▶ Dataset content
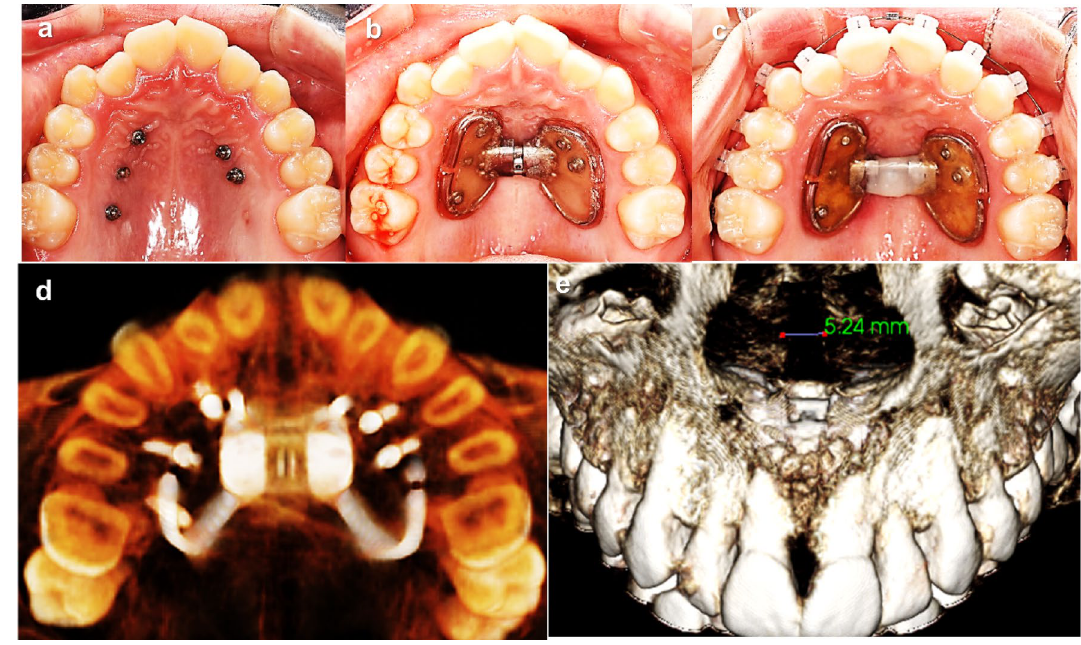
Figure 2. Clinical application of C-expander using self-drilling miniscrews. ( a – c ) Occlusal photographs of 13 years female patient. After placement of miniscrews (One miniscrew was loosened during healing period) ( b ), after C-expander application ( c ), after 7 mm of C-expander activation. ( d , e ) Cone beam computed tomography (CBCT) images of 17 years old female patient treated by six miniscrews assisted C-expander. 5.24 mm of suture separation was achieved after C-expander activation.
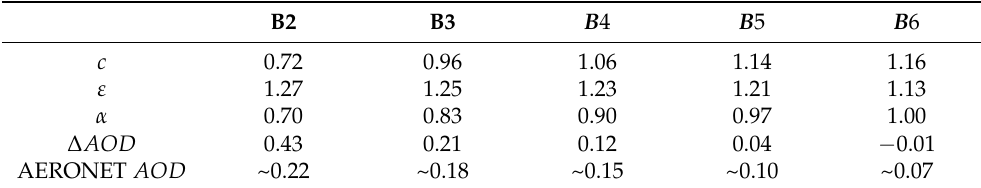
Table 5. Estimation of spectral dependence of the aerosol optical depth according to Equation (32) for sample scene BRS-3. See text for further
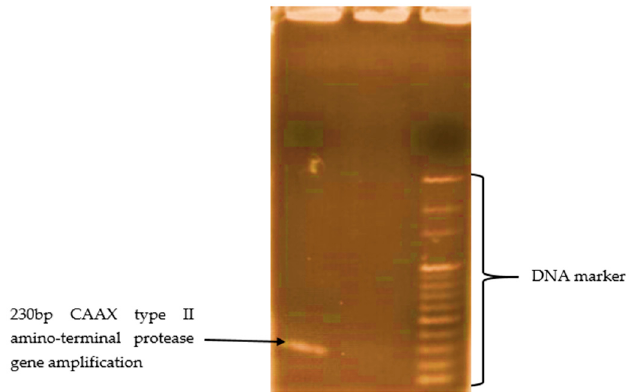
Figure 8. Amplified region of the CAAX type II amino-terminal protease gene using the set of primers CAAX F2 (5 ′‐ TGGACTTTTTGGCATCTTCC ‐ 3 ′ ) and CAAX R2 (5 ′‐ GGGTTGGTGGAATGAGTTTG ‐ 3 ′ ) developed in this study.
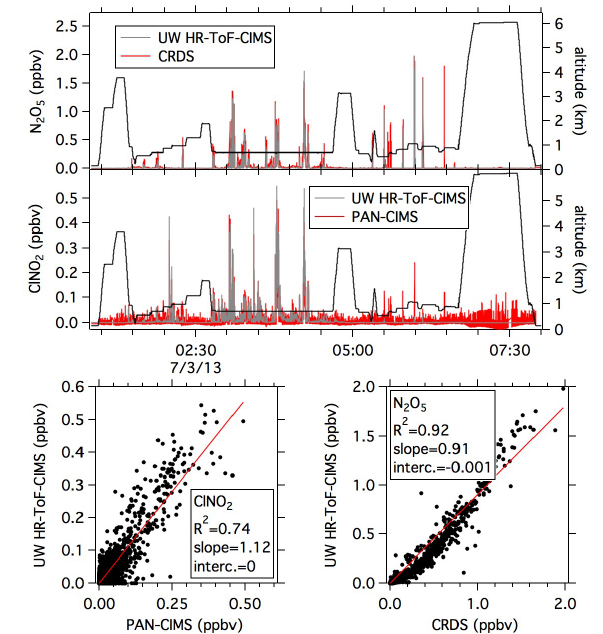
Figure 6. Inter-comparison between the UW HR-ToF-CIMS of N 2 O 5 with CRDS and ClNO 2 with the PAN-CIMS as time series and scatter plots for the nighttime flight on 3 July 2013.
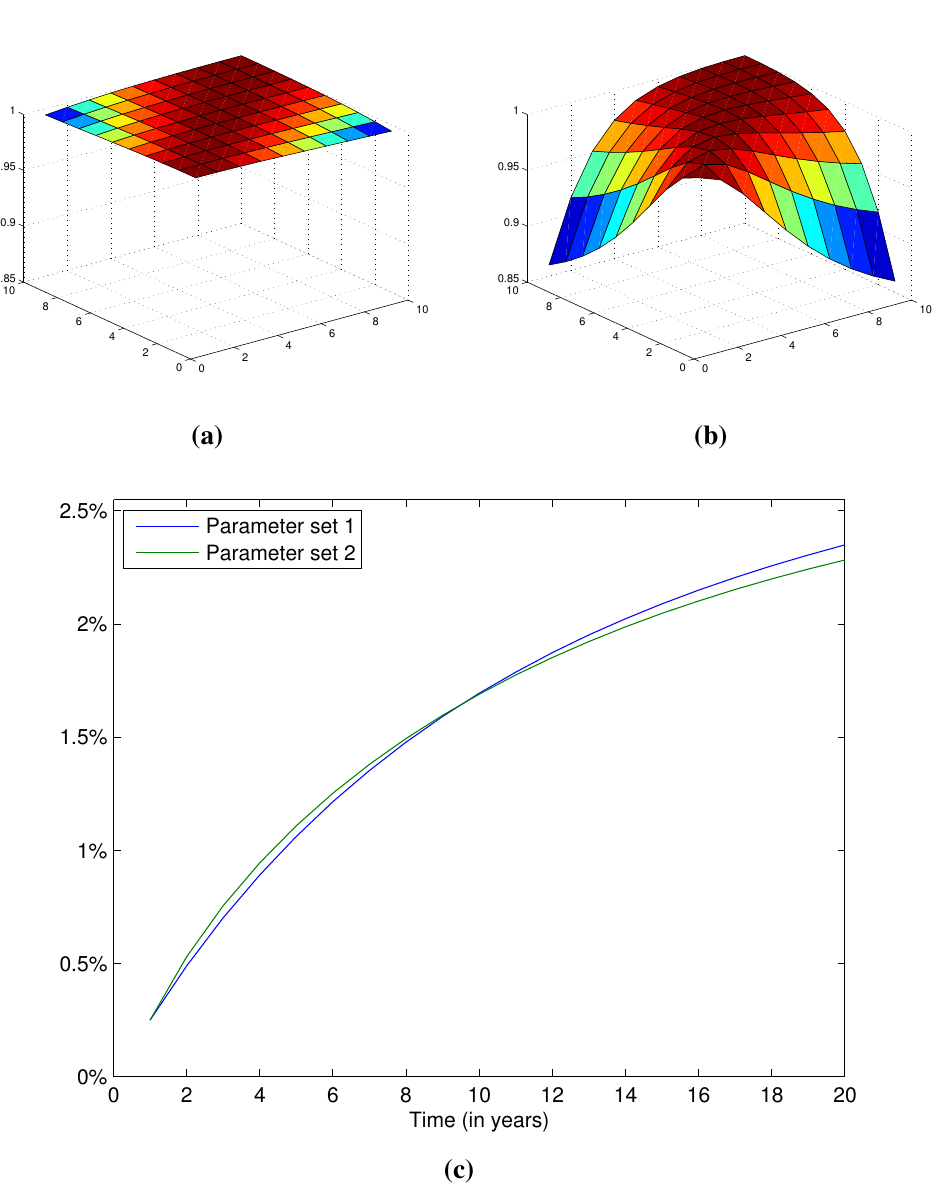
Figure 1. Correlations and yield curves for Parameter sets 1 and 2. ( a ) Correlation between bond prices for Parameter set 1; ( b ) Correlation between bond prices Parameter set 2; ( c ) Yield curves obtained using no-arbitrage bond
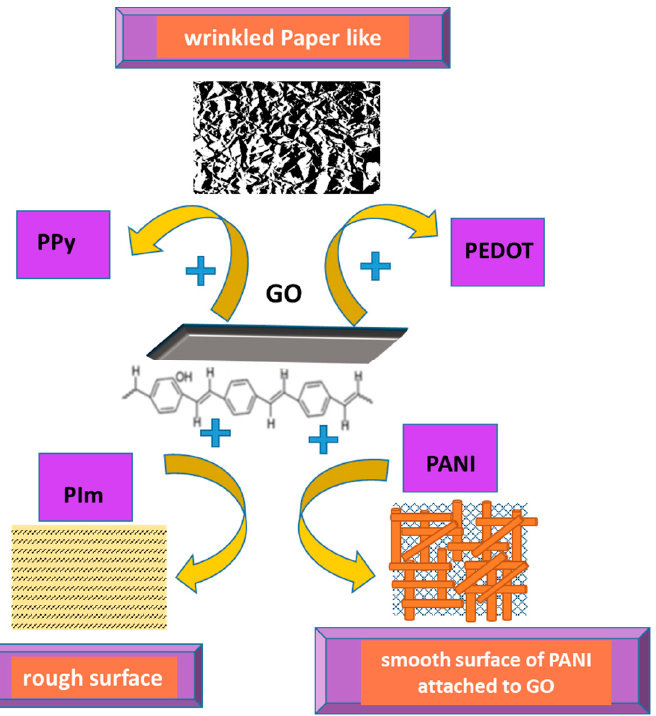
Figure 8. Different surface morphology of CP/GO composites, depending on the CP structure.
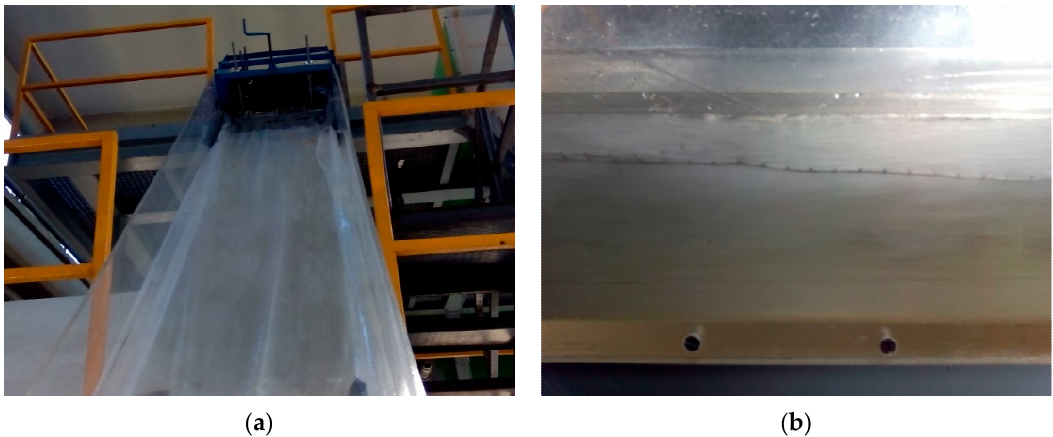
Figure 6. Boundary conditions over the flow surface during the experimental analysis: ( a ) Plastic cover to reduce air exchange between flow and atmosphere; ( b ) Effects of the metallic mesh and plastic cover over the flow in the test.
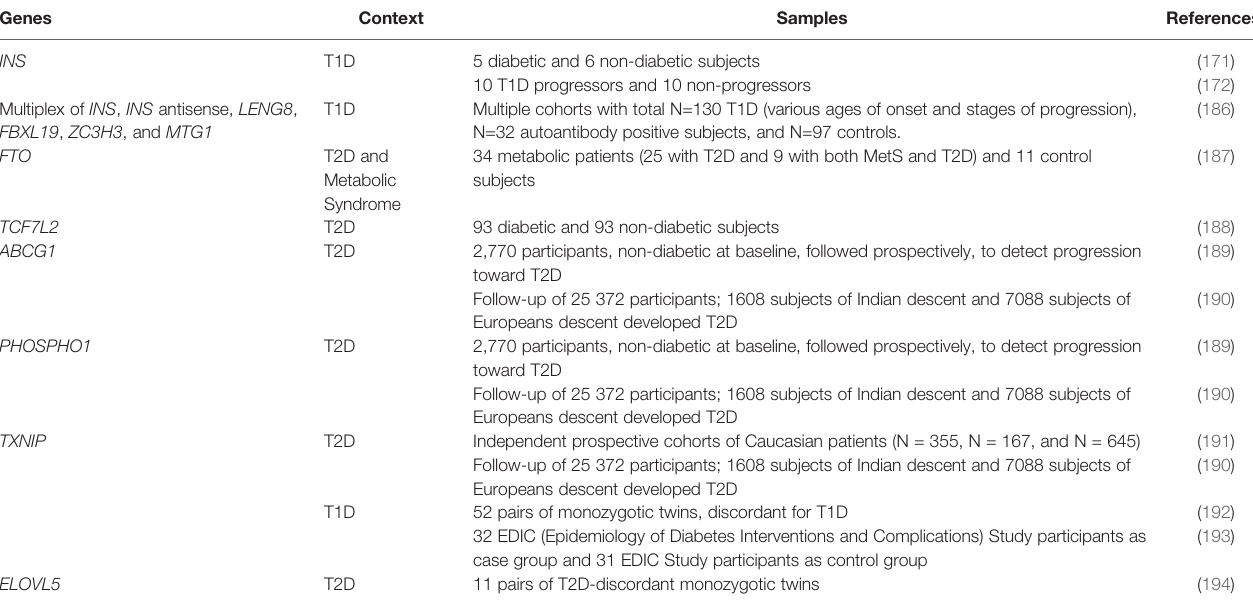
TABLE 3 | Blood-based biomarker candidates T1D and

▶ Task to carry out
The lines from the one containing "Figure 8. Different" through the last line above are to be repeated exactly, and only those. Any pictures must be left out.

▶ Solution to the exercise
Figure 8. Different surface morphology of CP/GO composites, depending on the CP structure.
Figure 6. Boundary conditions over the flow surface during the experimental analysis: ( a ) Plastic cover to reduce air exchange between flow and atmosphere; ( b ) Effects of the metallic mesh and plastic cover over the flow in the test.
TABLE 3 | Blood-based biomarker candidates T1D and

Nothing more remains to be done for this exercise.